#### GIVEN TASK
Rename "myFeature" to "bracketFeature" throughout the records and reproduce every other line unchanged. Omit the pictures from your answer.

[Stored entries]
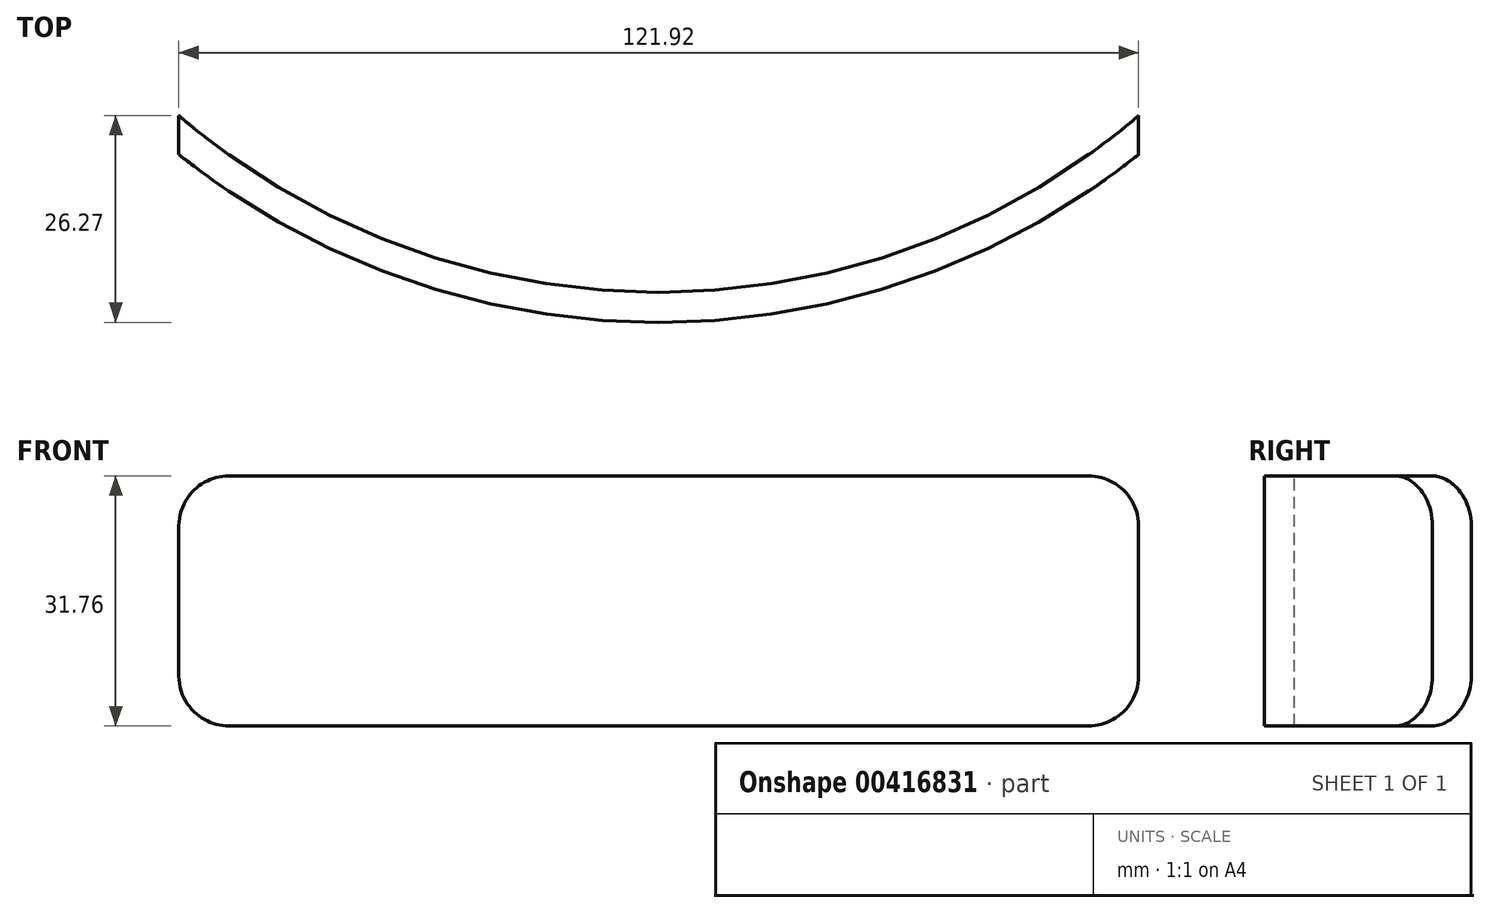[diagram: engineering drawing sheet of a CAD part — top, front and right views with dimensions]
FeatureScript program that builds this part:
annotation { "Feature Type Name" : "Feature", "Feature Type Description" : "" }
export const myFeature = defineFeature(function(context is Context, id is Id, definition is map)
    precondition{}
    {
        {
            var Q0;
            Q0=qCreatedBy(makeId("Front.planeOp"),FACE);
            var sketch = newSketch(context, id + "F0", { "sketchPlane" : qUnion([Q0])});
            skLineSegment(sketch, "E0.bottom", {"start": v(-54.6, 15.88) * mm, "end": v(54.6, 15.88) * mm});
            skLineSegment(sketch, "E0.top", {"start": v(-54.6, -15.87) * mm, "end": v(54.6, -15.87) * mm});
            skLineSegment(sketch, "E0.left", {"start": v(-60.96, 9.53) * mm, "end": v(-60.96, -9.52) * mm});
            skLineSegment(sketch, "E0.right", {"start": v(60.96, 9.52) * mm, "end": v(60.96, -9.52) * mm});
            skPoint(sketch, "E1.visualSharp", {"position": v(-60.96, 15.88) * mm});
            skArc(sketch, "E1.filletArc", {"start": v(-54.6, 15.88) * mm, "mid": v(-59.1, 14.02) * mm, "end": v(-60.96, 9.53) * mm});
            skPoint(sketch, "E2.visualSharp", {"position": v(-60.96, -15.87) * mm});
            skArc(sketch, "E2.filletArc", {"start": v(-60.96, -9.52) * mm, "mid": v(-59.1, -14.02) * mm, "end": v(-54.6, -15.88) * mm});
            skPoint(sketch, "E3.visualSharp", {"position": v(60.96, -15.87) * mm});
            skArc(sketch, "E3.filletArc", {"start": v(54.6, -15.87) * mm, "mid": v(59.1, -14.02) * mm, "end": v(60.96, -9.52) * mm});
            skPoint(sketch, "E4.visualSharp", {"position": v(60.96, 15.88) * mm});
            skArc(sketch, "E4.filletArc", {"start": v(60.96, 9.52) * mm, "mid": v(59.1, 14.02) * mm, "end": v(54.6, 15.88) * mm});
            skSolve(sketch);
        }
        {
            var Q0;
            Q0 = qSketchRegion(id + "F0", true);
            extrude(context, id + "F1", {"entities" : qUnion([Q0]), "depth" : 50.8 * mm, "offsetDistance" : 25.4 * mm});
        }
        {
            var Q0;
            Q0=makeQuery(id+"F1.opExtrude","SWEPT_FACE",FACE,{"disambiguationData":[OSD([sQuery(id+"F0.wireOp",EDGE,"E0.bottom")])]});
            var sketch = newSketch(context, id + "F2", { "sketchPlane" : qUnion([Q0])});
            skArc(sketch, "E5", {"start": v(-60.96, -7.93) * mm, "mid": v(0, -29.26) * mm, "end": v(60.96, -7.93) * mm});
            skArc(sketch, "E6", {"start": v(-60.96, -3) * mm, "mid": v(0, -25.45) * mm, "end": v(60.96, -3) * mm});
            skLineSegment(sketch, "E7", {"start": v(-60.96, -3) * mm, "end": v(-60.96, -7.93) * mm});
            skLineSegment(sketch, "E8", {"start": v(60.96, -7.93) * mm, "end": v(60.96, -3) * mm});
            skLineSegment(sketch, "E9", {"start": v(-60.96, -3) * mm, "end": v(-60.96, 0) * mm});
            skLineSegment(sketch, "E10", {"start": v(-60.96, 0) * mm, "end": v(60.96, 0) * mm});
            skLineSegment(sketch, "E11", {"start": v(60.96, 0) * mm, "end": v(60.96, -3) * mm});
            skLineSegment(sketch, "E12", {"start": v(60.96, -7.93) * mm, "end": v(60.96, -50.8) * mm});
            skLineSegment(sketch, "E13", {"start": v(60.96, -50.8) * mm, "end": v(-60.96, -50.8) * mm});
            skLineSegment(sketch, "E14", {"start": v(-60.96, -50.8) * mm, "end": v(-60.96, -7.93) * mm});
            skSolve(sketch);
        }
        {
            var Q0;
            {var subQ0=sQuery(id+"F2.wireOp",EDGE,"E14");Q0=makeQuery(id+"F2.imprint","IMPRINT",FACE,{"disambiguationData":[TD([[makeQuery(id+"F2.imprint","IMPRINT",EDGE,{"derivedFrom":subQ0}),-1.0]])]});}
            var Q1;
            {var subQ0=sQuery(id+"F2.wireOp",EDGE,"E12");Q1=makeQuery(id+"F2.imprint","IMPRINT",FACE,{"disambiguationData":[TD([[makeQuery(id+"F2.imprint","IMPRINT",EDGE,{"derivedFrom":subQ0}),-1.0]])]});}
            var Q2;
            {var subQ0=sQuery(id+"F2.wireOp",EDGE,"E9");Q2=makeQuery(id+"F2.imprint","IMPRINT",FACE,{"disambiguationData":[TD([[makeQuery(id+"F2.imprint","IMPRINT",EDGE,{"derivedFrom":subQ0}),-1.0]])]});}
            var Q3;
            {var subQ0=sQuery(id+"F2.wireOp",EDGE,"E11");Q3=makeQuery(id+"F2.imprint","IMPRINT",FACE,{"disambiguationData":[TD([[makeQuery(id+"F2.imprint","IMPRINT",EDGE,{"derivedFrom":subQ0}),-1.0]])]});}
            var Q4;
            {var subQ0=sQuery(id+"F2.wireOp",EDGE,"E5");var subQ1=sQuery(id+"F0.wireOp",EDGE,"E0.bottom");var subQ2=makeQuery(id+"F1.opExtrude","SWEPT_EDGE",EDGE,{"disambiguationData":[OSD([subQ1,sQuery(id+"F0.wireOp",EDGE,"E1.filletArc")])]});var subQ3=makeQuery(id+"F2.imprint","INTERSECT",VERTEX,{"derivedFrom":[subQ2,subQ0]});Q4=makeQuery(id+"F2.imprint","IMPRINT",FACE,{"disambiguationData":[TD([[makeQuery(id+"F2.imprint","IMPRINT",EDGE,{"disambiguationData":[TD([[subQ3,-1.0]])],"derivedFrom":subQ0}),-1.0]])]});}
            var Q5;
            {var subQ0=sQuery(id+"F2.wireOp",EDGE,"E6");var subQ1=sQuery(id+"F0.wireOp",EDGE,"E0.bottom");var subQ2=makeQuery(id+"F1.opExtrude","SWEPT_EDGE",EDGE,{"disambiguationData":[OSD([subQ1,sQuery(id+"F0.wireOp",EDGE,"E1.filletArc")])]});var subQ3=makeQuery(id+"F2.imprint","INTERSECT",VERTEX,{"derivedFrom":[subQ2,subQ0]});Q5=makeQuery(id+"F2.imprint","IMPRINT",FACE,{"disambiguationData":[TD([[makeQuery(id+"F2.imprint","IMPRINT",EDGE,{"disambiguationData":[TD([[subQ3,-1.0]])],"derivedFrom":subQ0}),1.0]])]});}
            extrude(context, id + "F3", {"entities" : qUnion([Q0, Q1, Q2, Q3, Q4, Q5]), "operationType" : NewBodyOperationType.REMOVE, "oppositeDirection" : true, "depth" : 50.8 * mm, "offsetDistance" : 25.4 * mm});
        }
    });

#### RESPONSE
[diagram: engineering drawing sheet of a CAD part — top, front and right views with dimensions]
FeatureScript program that builds this part:
annotation { "Feature Type Name" : "Feature", "Feature Type Description" : "" }
export const bracketFeature = defineFeature(function(context is Context, id is Id, definition is map)
    precondition{}
    {
        {
            var Q0;
            Q0=qCreatedBy(makeId("Front.planeOp"),FACE);
            var sketch = newSketch(context, id + "F0", { "sketchPlane" : qUnion([Q0])});
            skLineSegment(sketch, "E0.bottom", {"start": v(-54.6, 15.88) * mm, "end": v(54.6, 15.88) * mm});
            skLineSegment(sketch, "E0.top", {"start": v(-54.6, -15.87) * mm, "end": v(54.6, -15.87) * mm});
            skLineSegment(sketch, "E0.left", {"start": v(-60.96, 9.53) * mm, "end": v(-60.96, -9.52) * mm});
            skLineSegment(sketch, "E0.right", {"start": v(60.96, 9.52) * mm, "end": v(60.96, -9.52) * mm});
            skPoint(sketch, "E1.visualSharp", {"position": v(-60.96, 15.88) * mm});
            skArc(sketch, "E1.filletArc", {"start": v(-54.6, 15.88) * mm, "mid": v(-59.1, 14.02) * mm, "end": v(-60.96, 9.53) * mm});
            skPoint(sketch, "E2.visualSharp", {"position": v(-60.96, -15.87) * mm});
            skArc(sketch, "E2.filletArc", {"start": v(-60.96, -9.52) * mm, "mid": v(-59.1, -14.02) * mm, "end": v(-54.6, -15.88) * mm});
            skPoint(sketch, "E3.visualSharp", {"position": v(60.96, -15.87) * mm});
            skArc(sketch, "E3.filletArc", {"start": v(54.6, -15.87) * mm, "mid": v(59.1, -14.02) * mm, "end": v(60.96, -9.52) * mm});
            skPoint(sketch, "E4.visualSharp", {"position": v(60.96, 15.88) * mm});
            skArc(sketch, "E4.filletArc", {"start": v(60.96, 9.52) * mm, "mid": v(59.1, 14.02) * mm, "end": v(54.6, 15.88) * mm});
            skSolve(sketch);
        }
        {
            var Q0;
            Q0 = qSketchRegion(id + "F0", true);
            extrude(context, id + "F1", {"entities" : qUnion([Q0]), "depth" : 50.8 * mm, "offsetDistance" : 25.4 * mm});
        }
        {
            var Q0;
            Q0=makeQuery(id+"F1.opExtrude","SWEPT_FACE",FACE,{"disambiguationData":[OSD([sQuery(id+"F0.wireOp",EDGE,"E0.bottom")])]});
            var sketch = newSketch(context, id + "F2", { "sketchPlane" : qUnion([Q0])});
            skArc(sketch, "E5", {"start": v(-60.96, -7.93) * mm, "mid": v(0, -29.26) * mm, "end": v(60.96, -7.93) * mm});
            skArc(sketch, "E6", {"start": v(-60.96, -3) * mm, "mid": v(0, -25.45) * mm, "end": v(60.96, -3) * mm});
            skLineSegment(sketch, "E7", {"start": v(-60.96, -3) * mm, "end": v(-60.96, -7.93) * mm});
            skLineSegment(sketch, "E8", {"start": v(60.96, -7.93) * mm, "end": v(60.96, -3) * mm});
            skLineSegment(sketch, "E9", {"start": v(-60.96, -3) * mm, "end": v(-60.96, 0) * mm});
            skLineSegment(sketch, "E10", {"start": v(-60.96, 0) * mm, "end": v(60.96, 0) * mm});
            skLineSegment(sketch, "E11", {"start": v(60.96, 0) * mm, "end": v(60.96, -3) * mm});
            skLineSegment(sketch, "E12", {"start": v(60.96, -7.93) * mm, "end": v(60.96, -50.8) * mm});
            skLineSegment(sketch, "E13", {"start": v(60.96, -50.8) * mm, "end": v(-60.96, -50.8) * mm});
            skLineSegment(sketch, "E14", {"start": v(-60.96, -50.8) * mm, "end": v(-60.96, -7.93) * mm});
            skSolve(sketch);
        }
        {
            var Q0;
            {var subQ0=sQuery(id+"F2.wireOp",EDGE,"E14");Q0=makeQuery(id+"F2.imprint","IMPRINT",FACE,{"disambiguationData":[TD([[makeQuery(id+"F2.imprint","IMPRINT",EDGE,{"derivedFrom":subQ0}),-1.0]])]});}
            var Q1;
            {var subQ0=sQuery(id+"F2.wireOp",EDGE,"E12");Q1=makeQuery(id+"F2.imprint","IMPRINT",FACE,{"disambiguationData":[TD([[makeQuery(id+"F2.imprint","IMPRINT",EDGE,{"derivedFrom":subQ0}),-1.0]])]});}
            var Q2;
            {var subQ0=sQuery(id+"F2.wireOp",EDGE,"E9");Q2=makeQuery(id+"F2.imprint","IMPRINT",FACE,{"disambiguationData":[TD([[makeQuery(id+"F2.imprint","IMPRINT",EDGE,{"derivedFrom":subQ0}),-1.0]])]});}
            var Q3;
            {var subQ0=sQuery(id+"F2.wireOp",EDGE,"E11");Q3=makeQuery(id+"F2.imprint","IMPRINT",FACE,{"disambiguationData":[TD([[makeQuery(id+"F2.imprint","IMPRINT",EDGE,{"derivedFrom":subQ0}),-1.0]])]});}
            var Q4;
            {var subQ0=sQuery(id+"F2.wireOp",EDGE,"E5");var subQ1=sQuery(id+"F0.wireOp",EDGE,"E0.bottom");var subQ2=makeQuery(id+"F1.opExtrude","SWEPT_EDGE",EDGE,{"disambiguationData":[OSD([subQ1,sQuery(id+"F0.wireOp",EDGE,"E1.filletArc")])]});var subQ3=makeQuery(id+"F2.imprint","INTERSECT",VERTEX,{"derivedFrom":[subQ2,subQ0]});Q4=makeQuery(id+"F2.imprint","IMPRINT",FACE,{"disambiguationData":[TD([[makeQuery(id+"F2.imprint","IMPRINT",EDGE,{"disambiguationData":[TD([[subQ3,-1.0]])],"derivedFrom":subQ0}),-1.0]])]});}
            var Q5;
            {var subQ0=sQuery(id+"F2.wireOp",EDGE,"E6");var subQ1=sQuery(id+"F0.wireOp",EDGE,"E0.bottom");var subQ2=makeQuery(id+"F1.opExtrude","SWEPT_EDGE",EDGE,{"disambiguationData":[OSD([subQ1,sQuery(id+"F0.wireOp",EDGE,"E1.filletArc")])]});var subQ3=makeQuery(id+"F2.imprint","INTERSECT",VERTEX,{"derivedFrom":[subQ2,subQ0]});Q5=makeQuery(id+"F2.imprint","IMPRINT",FACE,{"disambiguationData":[TD([[makeQuery(id+"F2.imprint","IMPRINT",EDGE,{"disambiguationData":[TD([[subQ3,-1.0]])],"derivedFrom":subQ0}),1.0]])]});}
            extrude(context, id + "F3", {"entities" : qUnion([Q0, Q1, Q2, Q3, Q4, Q5]), "operationType" : NewBodyOperationType.REMOVE, "oppositeDirection" : true, "depth" : 50.8 * mm, "offsetDistance" : 25.4 * mm});
        }
    });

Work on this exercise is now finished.